Mosè disse a Dio: «Ecco, io vado dagli Israeliti e dico loro: “Il Dio dei vostri padri mi ha mandato a voi”. Mi diranno: “Qual è il suo nome?”. E io che cosa risponderò loro?».

Dio disse a Mosè: «Io sono colui che sono!». E aggiunse: «Così dirai agli Israeliti: “Io Sono mi ha mandato a voi”». Dio disse ancora a Mosè: «Dirai agli Israeliti: “Il Signore, Dio dei vostri padri, Dio di Abramo, Dio di Isacco, Dio di Giacobbe mi ha mandato a voi”. Questo è il mio nome per sempre; questo è il titolo con cui sarò ricordato di generazione in generazione».

 

Salmo Responsoriale  dal Salmo 102

Il Signore ha pietà del suo popolo.

Benedici il Signore, anima mia,

quanto è in me benedica il suo santo nome.

Benedici il Signore, anima mia,

non dimenticare tutti i suoi benefici.

 

Egli perdona tutte le tue colpe,

guarisce tutte le tue infermità,

salva dalla fossa la tua vita,

ti circonda di bontà e misericordia.

 

Il Signore compie cose giuste,

difende i diritti di tutti gli oppressi.

Ha fatto conoscere a Mosè le sue vie,

le sue opere ai figli d’Israele.

 

Misericordioso e pietoso è il Signore,

lento all’ira e grande nell’amore.

Perché quanto il cielo è alto sulla terra,

così la sua misericordia è potente su quelli che lo temono.

 

Seconda Lettura  1 Cor 10,1-6.10-12

Dalla prima lettera di san Paolo apostolo ai Corinzi

Non voglio che ignoriate, fratelli, che i nostri padri furono tutti sotto la nube, tutti attraversarono il mare, tutti furono battezzati in rapporto a Mosè nella nube e nel mare, tutti mangiarono lo stesso cibo spirituale, tutti bevvero la stessa bevanda spirituale: bevevano infatti da una roccia spirituale che li accompagnava, e quella roccia era il Cristo. Ma la maggior parte di loro non fu gradita a Dio e perciò furono sterminati nel deserto.

Ciò avvenne come esempio per noi, perché non desiderassimo cose cattive, come essi le desiderarono.

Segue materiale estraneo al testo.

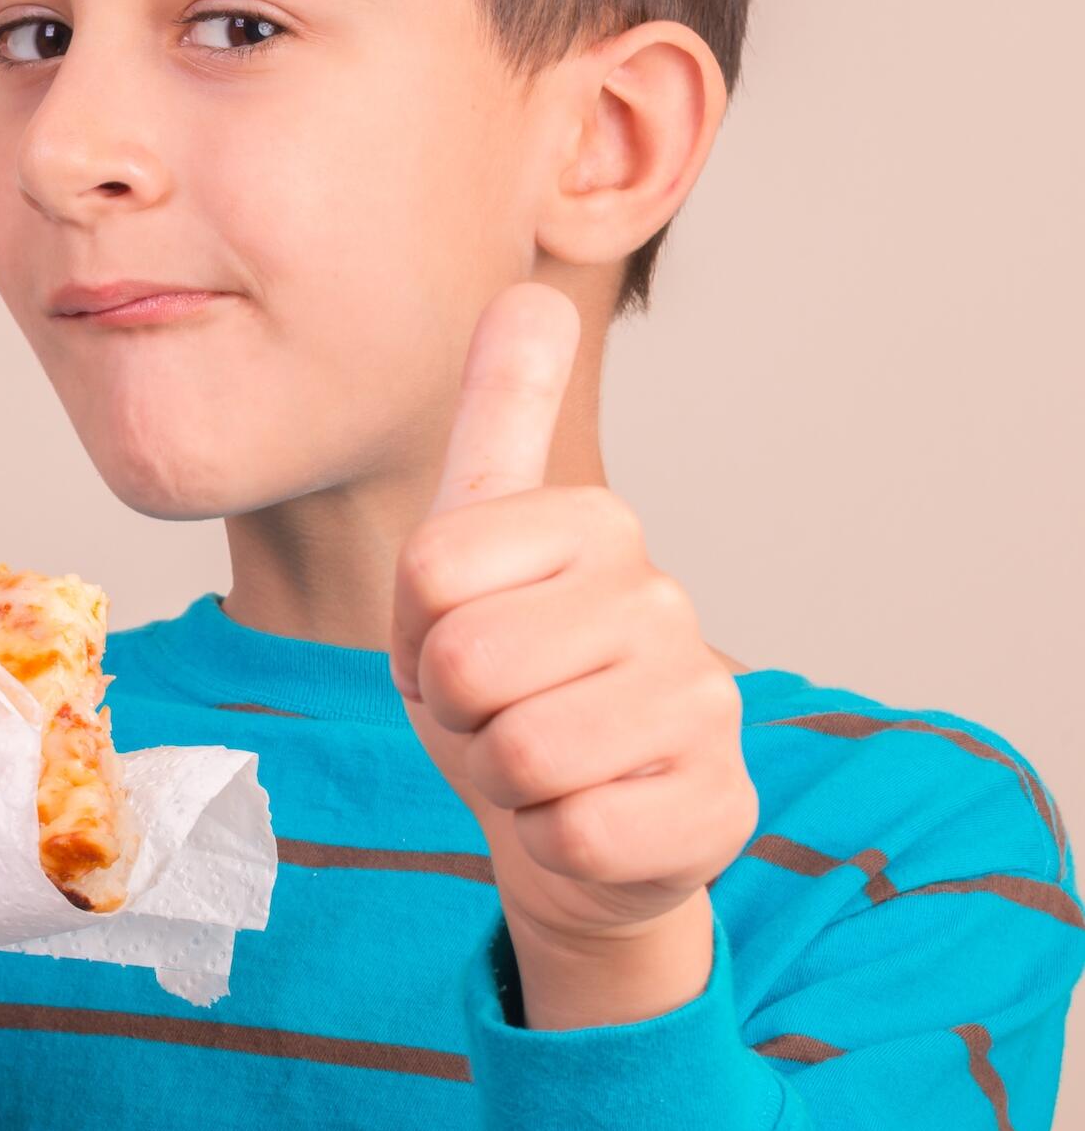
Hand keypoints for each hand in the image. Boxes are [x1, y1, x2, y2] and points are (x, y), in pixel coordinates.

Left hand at [391, 282, 757, 967]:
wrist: (571, 813)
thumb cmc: (508, 673)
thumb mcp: (477, 540)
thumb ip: (500, 416)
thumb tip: (528, 290)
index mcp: (596, 523)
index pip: (427, 569)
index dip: (413, 628)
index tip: (452, 636)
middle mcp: (664, 598)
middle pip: (468, 662)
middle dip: (455, 708)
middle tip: (495, 709)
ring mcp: (703, 704)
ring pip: (522, 752)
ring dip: (503, 777)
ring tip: (537, 759)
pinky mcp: (717, 810)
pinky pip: (575, 833)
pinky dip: (552, 840)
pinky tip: (585, 815)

Non mormorate, come mormorarono alcuni di loro, e caddero vittime dello sterminatore. Tutte queste cose però accaddero a loro come esempio, e sono state scritte per nostro ammonimento, di noi per i quali è arrivata la fine dei tempi. Quindi, chi crede di stare in piedi, guardi di non cadere.

 

Vangelo  Lc 13,1-9

Dal vangelo secondo Luca

In quel tempo si presentarono alcuni a riferire a Gesù il fatto di quei Galilei, il cui sangue Pilato aveva fatto scorrere insieme a quello dei loro sacrifici. Prendendo la parola, Gesù disse loro: «Credete che quei Galilei fossero più peccatori di tutti i Galilei, per aver subito tale sorte? No, io vi dico, ma se non vi convertite, perirete tutti allo stesso modo. O quelle diciotto persone, sulle quali crollò la torre di Sìloe e le uccise, credete che fossero più colpevoli di tutti gli abitanti di Gerusalemme? No, io vi dico, ma se non vi convertite, perirete tutti allo stesso modo».

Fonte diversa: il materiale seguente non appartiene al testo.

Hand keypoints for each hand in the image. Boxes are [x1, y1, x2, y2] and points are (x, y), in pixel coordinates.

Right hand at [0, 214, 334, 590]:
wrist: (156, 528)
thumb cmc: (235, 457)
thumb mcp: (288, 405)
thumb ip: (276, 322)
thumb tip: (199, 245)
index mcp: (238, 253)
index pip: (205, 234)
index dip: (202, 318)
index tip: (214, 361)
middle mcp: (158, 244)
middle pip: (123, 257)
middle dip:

Diceva anche questa parabola: «Un tale aveva piantato un albero di fichi nella sua vigna e venne a cercarvi frutti, ma non ne trovò. Allora disse al vignaiolo: “Ecco, sono tre anni che vengo a cercare frutti su quest’albero, ma non ne trovo. Tàglialo dunque! Perché deve sfruttare il terreno?”. Ma quello gli rispose: “Padrone, lascialo ancora quest’anno, finché gli avrò zappato attorno e avrò messo il concime. Vedremo se porterà frutti per l’avvenire; se no, lo taglierai”».